I feel so so sad for you, this is frighteningly similar to what happened to me, even down to the mental health issues, the coming back for chats, giving me just he tiniest scraps of possible hope that kept me in a hideous state of limbo and grief and craving him back. To cut a very long story short, it was another woman. Dug a little deeper and he'd been cheating right from the start with various women. He has now married the other woman and has even tried to get back in touch with me, moaning he's not happy. I could never have ever thought he was capable of at of it the lies, the deceit, the utter lack of care seeing me distraught and heartbroken. I relate to that feeling you have of something darker and off swirling below the surface when you see him.

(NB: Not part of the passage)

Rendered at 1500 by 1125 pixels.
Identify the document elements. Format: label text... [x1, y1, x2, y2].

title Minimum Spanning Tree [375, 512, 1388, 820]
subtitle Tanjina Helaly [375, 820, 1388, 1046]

Please don't be me. I was so in love with him I let him keep coming back and walk all over me for (I'm very ashamed to admit this) several years after he left the first time. If I could go back in time I would block and delete him in every aspect of my ife from day one, I would have healed so much faster. Definitely think about some fun dating, it was the only thing that worked for me. And guess what, as soon as he found out, he was round here like a shot, telling me what a mistake he'd made and how much he loved me and he needed to be with me...all lies of course.
Here for you lass should you ever need to talk, I know exactly what you are going through and it absolutely a feeling worse and more painful than grief, it really is horrible and I get how you want him back and for every thing to go back to normal but it never can now.
He has broken that trust on every level, you never really knew him if he was capable treating you like that. So many men like this, selfish, full of ego, just awful. Mine came across as the most caring, steadfast, amazing guy. All fake.
My best wishes to you at this very horrible time but I promise you, the sooner you can get him out of your life, the sooner you will heal. Stay strong, you are worth so much more than this.